Charlotte Recoquillon : Il faut prendre en compte le fait que cette politique migratoire est mise en œuvre avec l'aide d'un secteur privé et du complexe carcéro-militaire. D'énormes contrats qui valent des milliards de dollars sont signés avec des entreprises comme Blackwater (ndlr, une société militaire privée) ou encore Palantir. Pour cette dernière, c'est une société qui développe des technologies d'intelligence artificielle, des logiciels et des bases de données qui recencent toutes les informations sur les migrants : lieu de travail, nombre d'enfants, leur âge, leurs réseaux sociaux, mais aussi toutes les données gouvernementales et privées de bases de données. Ces élements permettent ensuite de surveiller et réprimer les migrants. 

Aujourd'hui, il y a un système de création de prisons privées et le déploiement de centres de rétention. Les secteur aériens et de transports bénéficient des rapatriements de migrants, tout comme les secteurs de la sécurité, de la police ou encore de l'armement et tous les services de sous-traitance qui apportent des repas aux migrants... Au-délà de l'enjeu politique, il y en a aussi un économique.

TV5 Monde : Est-ce que des mouvements de protestation émergent parmi la population américaine ? 

Charlotte Recoquillon : Il n'y a pas tellement l'apparition de nouveaux mouvements mais une résurgence d’un mouvement social de protection des minorités, de justice sociale et raciale. Beaucoup de gens trouvent que la politique menée par Trump n'est pas normale et même dangereuse. 

Il y a des États où les migrants sont très présents et font parties des communautés locales. Et il y a plein de gens qui en ont besoin, qui travaillent avec eux, dont se sont les voisins. Même parmi les Républicains.
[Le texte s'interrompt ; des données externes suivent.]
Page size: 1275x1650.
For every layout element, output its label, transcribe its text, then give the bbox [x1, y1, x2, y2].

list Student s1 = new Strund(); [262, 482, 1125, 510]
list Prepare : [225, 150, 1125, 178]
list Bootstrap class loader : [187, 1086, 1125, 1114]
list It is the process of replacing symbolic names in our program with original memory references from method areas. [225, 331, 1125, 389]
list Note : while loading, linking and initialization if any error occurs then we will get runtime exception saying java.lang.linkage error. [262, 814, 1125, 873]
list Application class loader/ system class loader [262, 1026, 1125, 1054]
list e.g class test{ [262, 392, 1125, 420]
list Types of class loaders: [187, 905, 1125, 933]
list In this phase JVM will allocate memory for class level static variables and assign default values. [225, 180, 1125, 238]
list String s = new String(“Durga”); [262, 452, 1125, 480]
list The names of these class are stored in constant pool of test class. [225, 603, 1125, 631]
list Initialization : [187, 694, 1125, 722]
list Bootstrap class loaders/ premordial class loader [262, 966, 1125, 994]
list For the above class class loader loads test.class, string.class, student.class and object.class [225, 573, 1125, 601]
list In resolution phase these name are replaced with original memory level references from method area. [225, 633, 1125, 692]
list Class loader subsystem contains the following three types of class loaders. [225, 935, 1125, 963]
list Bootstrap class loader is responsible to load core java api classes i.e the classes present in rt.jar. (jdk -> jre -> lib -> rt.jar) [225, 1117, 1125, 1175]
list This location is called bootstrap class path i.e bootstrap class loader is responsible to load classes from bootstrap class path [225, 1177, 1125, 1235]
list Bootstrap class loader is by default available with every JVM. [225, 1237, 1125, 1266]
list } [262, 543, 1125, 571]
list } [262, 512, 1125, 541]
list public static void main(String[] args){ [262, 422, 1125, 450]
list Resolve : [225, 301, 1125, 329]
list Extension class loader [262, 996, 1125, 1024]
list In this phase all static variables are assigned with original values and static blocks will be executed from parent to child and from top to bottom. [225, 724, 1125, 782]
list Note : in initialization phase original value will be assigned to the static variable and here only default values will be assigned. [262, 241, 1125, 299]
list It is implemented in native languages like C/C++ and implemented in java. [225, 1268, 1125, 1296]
Et il y a plein d'entrepreneurs dont la main d'œuvre est constituée de de personnes migrantes avec ou sans statut.

Un des phénomènes nouveaux avec cette administration Trump, c'est la répression des personnes en situation régulière qui sont expulsées avant d'avoir eu le temps de contacter un avocat et de fournir la preuve de leur résidence.

C'est peut être anecdotique, mais des gens disent que des rues d'habitude très dynamiques, très actives, ressemblent aujourd'hui à des rues fantômes parce que les vendeurs de rue n’y viennent plus. Les travailleurs journaliers ne se présentent pas non plus par peur d'être arrêtés.
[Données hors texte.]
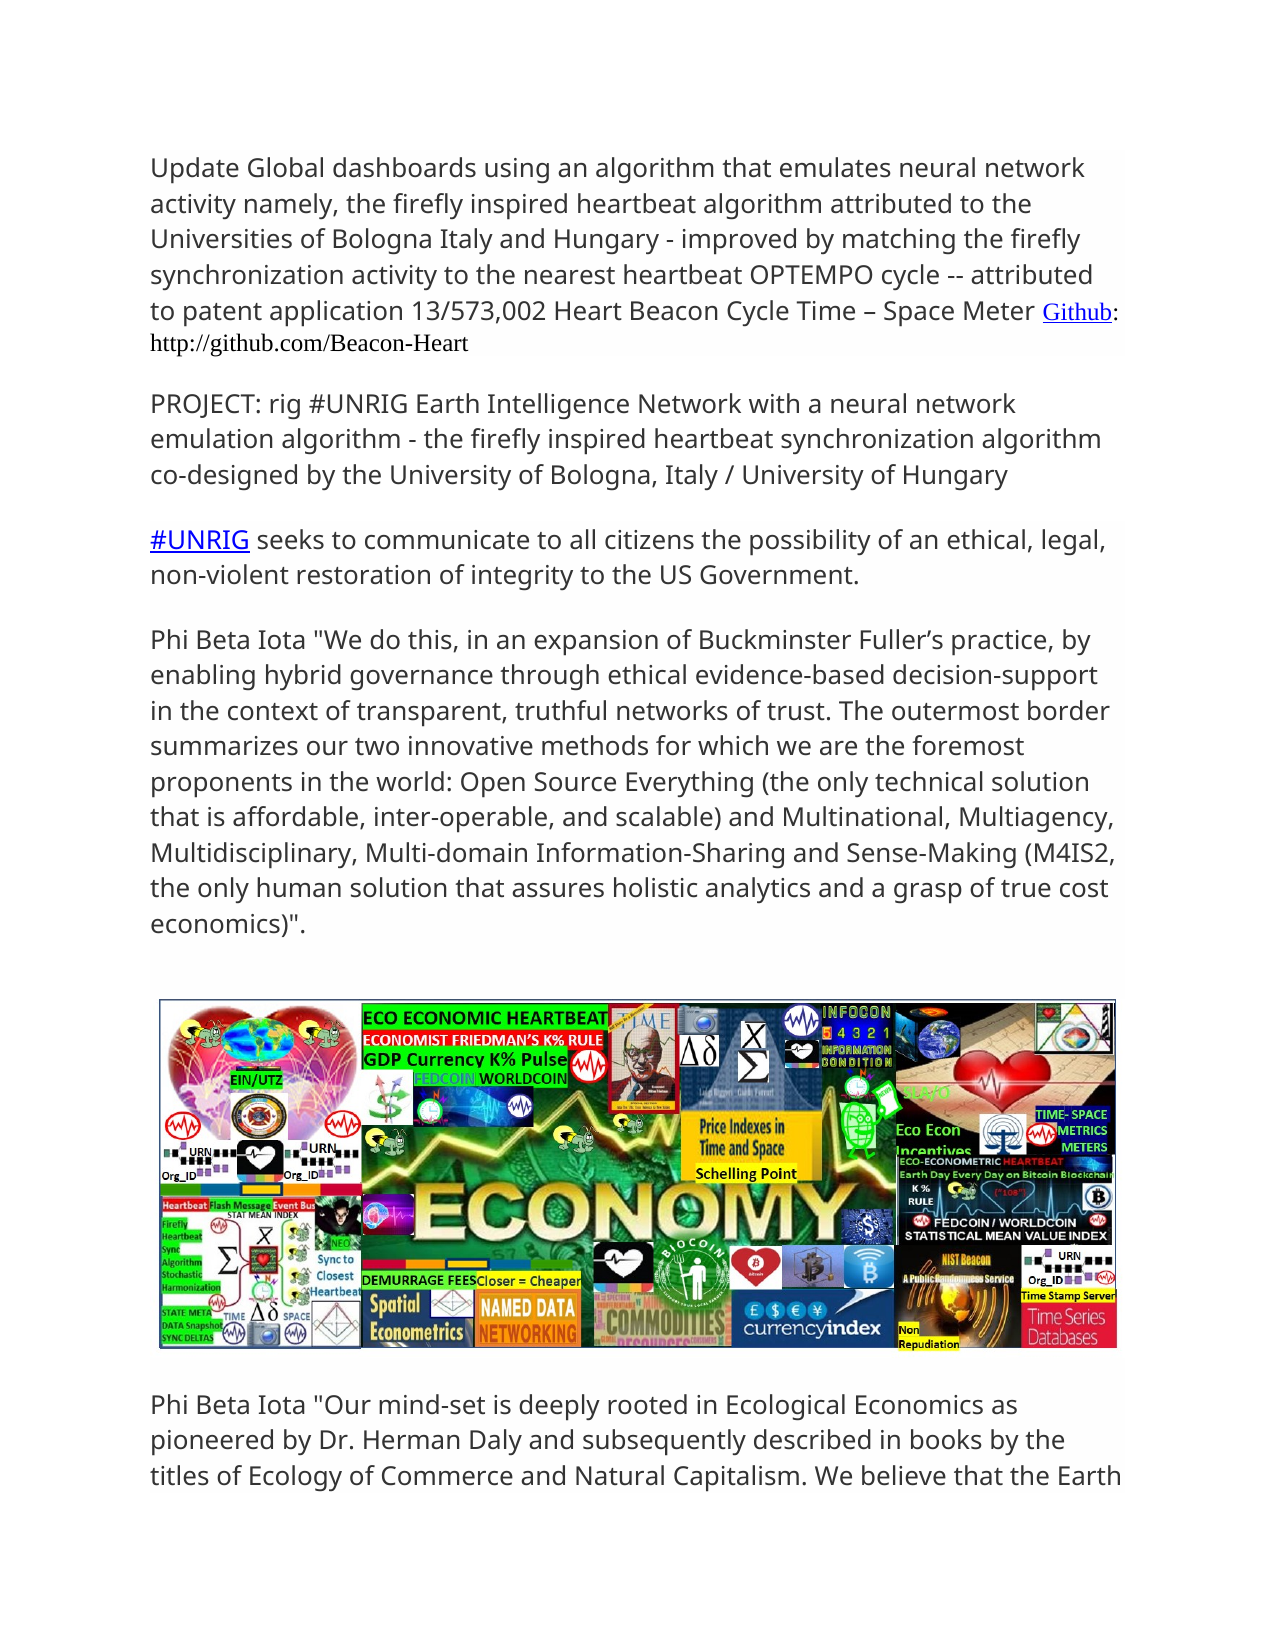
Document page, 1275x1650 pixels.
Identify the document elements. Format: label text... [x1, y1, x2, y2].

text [150, 1386, 1125, 1493]
text PROJECT: rig #UNRIG Earth Intelligence Network with a neural network emulation algorithm - the firefly inspired heartbeat synchronization algorithm co-designed by the University of Bologna, Italy / University of Hungary [150, 386, 1125, 492]
picture [150, 999, 1125, 1358]
text Phi Beta Iota "We do this, in an expansion of Buckminster Fuller’s practice, by enabling hybrid governance through ethical evidence-based decision-support in the context of transparent, truthful networks of trust. The outermost border summarizes our two innovative methods for which we are the foremost proponents in the world: Open Source Everything (the only technical solution that is affordable, inter-operable, and scalable) and Multinational, Multiagency, Multidisciplinary, Multi-domain Information-Sharing and Sense-Making (M4IS2, the only human solution that assures holistic analytics and a grasp of true cost economics)". [150, 621, 1125, 941]
text Update Global dashboards using an algorithm that emulates neural network activity namely, the firefly inspired heartbeat algorithm attributed to the Universities of Bologna Italy and Hungary - improved by matching the firefly synchronization activity to the nearest heartbeat OPTEMPO cycle -- attributed to patent application 13/573,002 Heart Beacon Cycle Time – Space Meter Github: http://github.com/Beacon-Heart [150, 150, 1125, 356]
text #UNRIG seeks to communicate to all citizens the possibility of an ethical, legal, non-violent restoration of integrity to the US Government. [150, 521, 1125, 592]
TV5 Monde : Est-ce que vous pensez que ces déportations d'immigrés peuvent avoir une incidence sur le secteur économique américain ? 
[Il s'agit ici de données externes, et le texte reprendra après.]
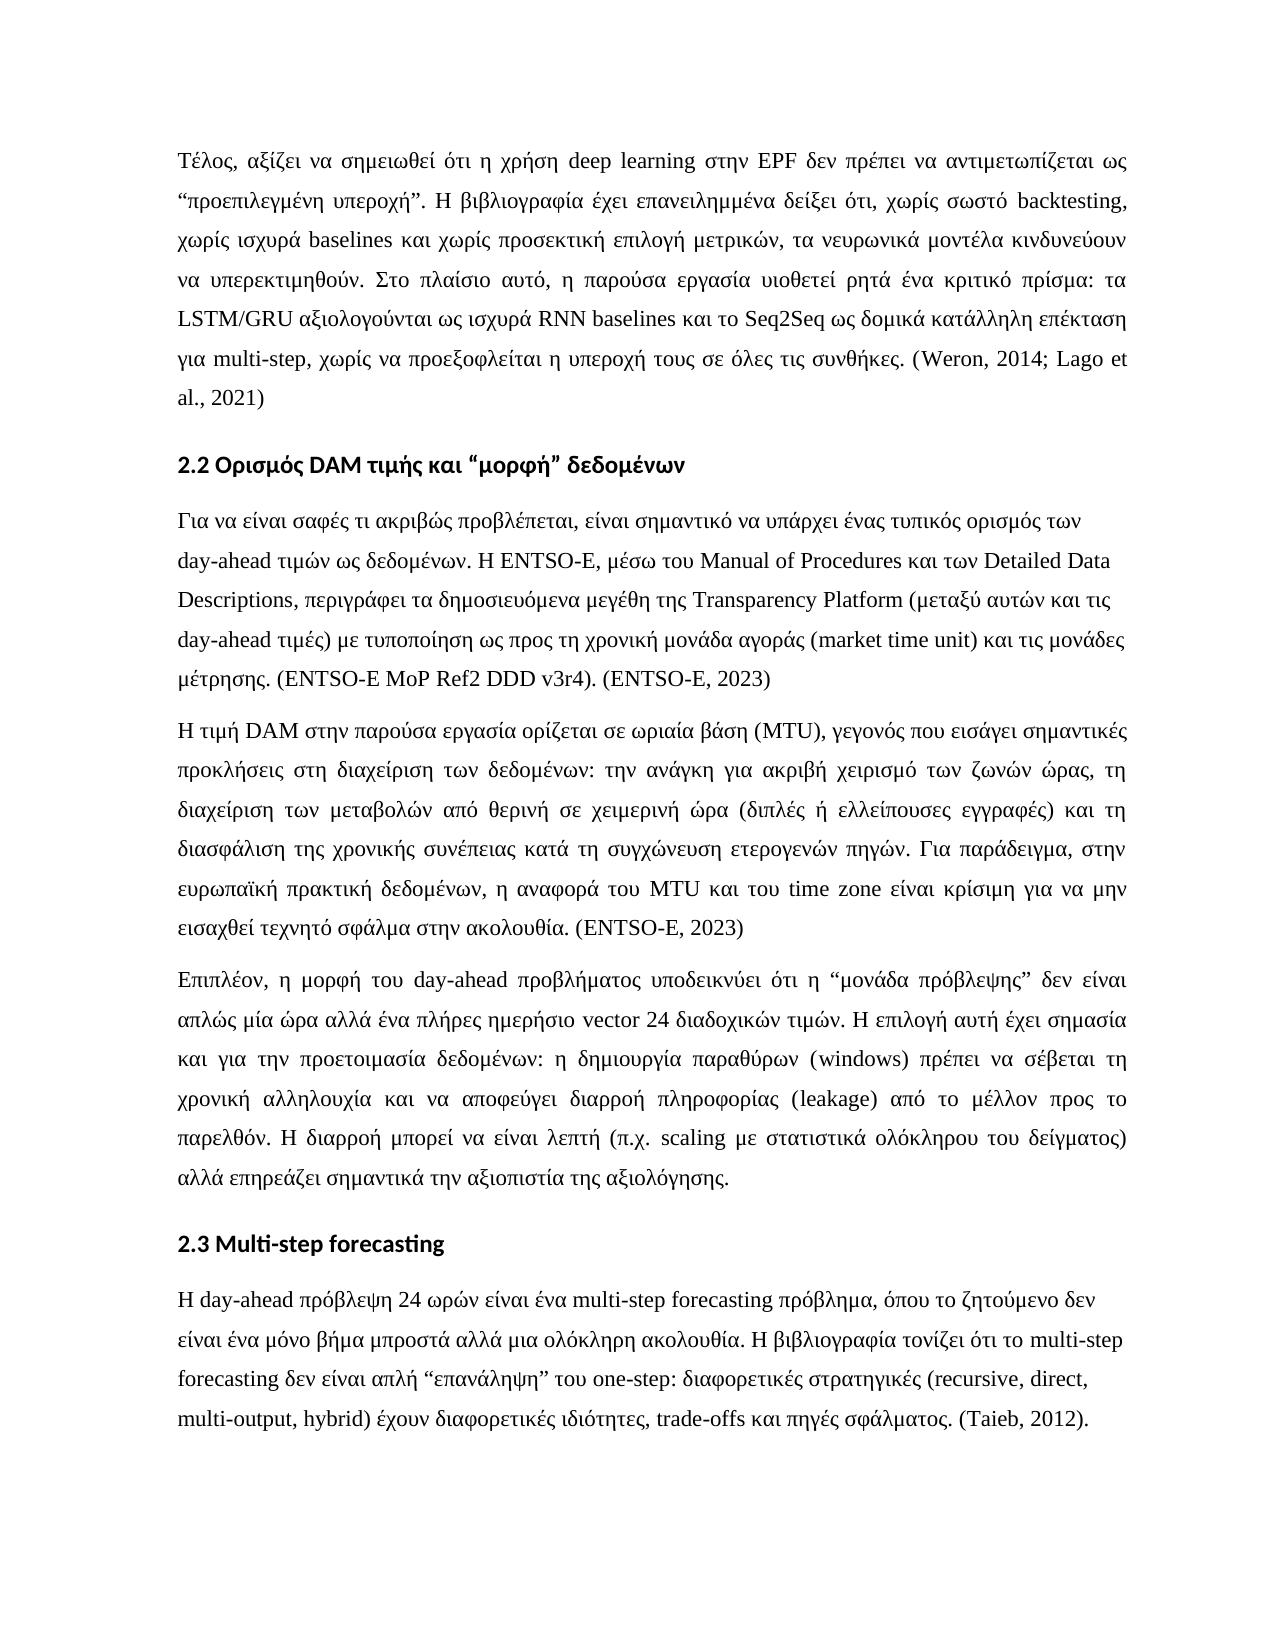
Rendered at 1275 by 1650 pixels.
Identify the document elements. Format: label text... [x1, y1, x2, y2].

text Για να είναι σαφές τι ακριβώς προβλέπεται, είναι σημαντικό να υπάρχει ένας τυπικός ορισμός των day-ahead τιμών ως δεδομένων. H ENTSO-E, μέσω του Manual of Procedures και των Detailed Data Descriptions, περιγράφει τα δημοσιευόμενα μεγέθη της Transparency Platform (μεταξύ αυτών και τις day-ahead τιμές) με τυποποίηση ως προς τη χρονική μονάδα αγοράς (market time unit) και τις μονάδες μέτρησης. (ENTSO-E MoP Ref2 DDD v3r4). (ENTSO-E, 2023) [177, 507, 1127, 691]
text Τέλος, αξίζει να σημειωθεί ότι η χρήση deep learning στην EPF δεν πρέπει να αντιμετωπίζεται ως “προεπιλεγμένη υπεροχή”. Η βιβλιογραφία έχει επανειλημμένα δείξει ότι, χωρίς σωστό backtesting, χωρίς ισχυρά baselines και χωρίς προσεκτική επιλογή μετρικών, τα νευρωνικά μοντέλα κινδυνεύουν να υπερεκτιμηθούν. Στο πλαίσιο αυτό, η παρούσα εργασία υιοθετεί ρητά ένα κριτικό πρίσμα: τα LSTM/GRU αξιολογούνται ως ισχυρά RNN baselines και το Seq2Seq ως δομικά κατάλληλη επέκταση για multi-step, χωρίς να προεξοφλείται η υπεροχή τους σε όλες τις συνθήκες. (Weron, 2014; Lago et al., 2021) [177, 148, 1127, 411]
text Η τιμή DAM στην παρούσα εργασία ορίζεται σε ωριαία βάση (MTU), γεγονός που εισάγει σημαντικές προκλήσεις στη διαχείριση των δεδομένων: την ανάγκη για ακριβή χειρισμό των ζωνών ώρας, τη διαχείριση των μεταβολών από θερινή σε χειμερινή ώρα (διπλές ή ελλείπουσες εγγραφές) και τη διασφάλιση της χρονικής συνέπειας κατά τη συγχώνευση ετερογενών πηγών. Για παράδειγμα, στην ευρωπαϊκή πρακτική δεδομένων, η αναφορά του MTU και του time zone είναι κρίσιμη για να μην εισαχθεί τεχνητό σφάλμα στην ακολουθία. (ENTSO‑E, 2023) [177, 717, 1127, 941]
subtitle 2.2 Ορισμός DAM τιμής και “μορφή” δεδομένων [177, 449, 1127, 479]
text Η day-ahead πρόβλεψη 24 ωρών είναι ένα multi-step forecasting πρόβλημα, όπου το ζητούμενο δεν είναι ένα μόνο βήμα μπροστά αλλά μια ολόκληρη ακολουθία. Η βιβλιογραφία τονίζει ότι το multi-step forecasting δεν είναι απλή “επανάληψη” του one-step: διαφορετικές στρατηγικές (recursive, direct, multi-output, hybrid) έχουν διαφορετικές ιδιότητες, trade-offs και πηγές σφάλματος. (Taieb, 2012). [177, 1287, 1127, 1431]
text Επιπλέον, η μορφή του day-ahead προβλήματος υποδεικνύει ότι η “μονάδα πρόβλεψης” δεν είναι απλώς μία ώρα αλλά ένα πλήρες ημερήσιο vector 24 διαδοχικών τιμών. Η επιλογή αυτή έχει σημασία και για την προετοιμασία δεδομένων: η δημιουργία παραθύρων (windows) πρέπει να σέβεται τη χρονική αλληλουχία και να αποφεύγει διαρροή πληροφορίας (leakage) από το μέλλον προς το παρελθόν. Η διαρροή μπορεί να είναι λεπτή (π.χ. scaling με στατιστικά ολόκληρου του δείγματος) αλλά επηρεάζει σημαντικά την αξιοπιστία της αξιολόγησης. [177, 966, 1127, 1190]
subtitle 2.3 Multi-step forecasting [177, 1228, 1127, 1259]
Charlotte Recoquillon : Je ne pense pas. La mise en œuvre massive de la déportation ne va pas être si facile à faire que ça. Je ne crois pas que les immigrés vont massivement disparaître des États-Unis économiquement, mais il y a sûrement des secteurs qui vont souffrir de ça. 

Économiquement, le problème se situe plutôt chez tous les gens qui ont perdu leur travail à cause des licenciements massifs du Doge (Département de l'efficacité gouvernementale). Il y a vraiment des gens qui se situent dans la classe moyenne et qui ont basculé dans d'énormes difficultés financières.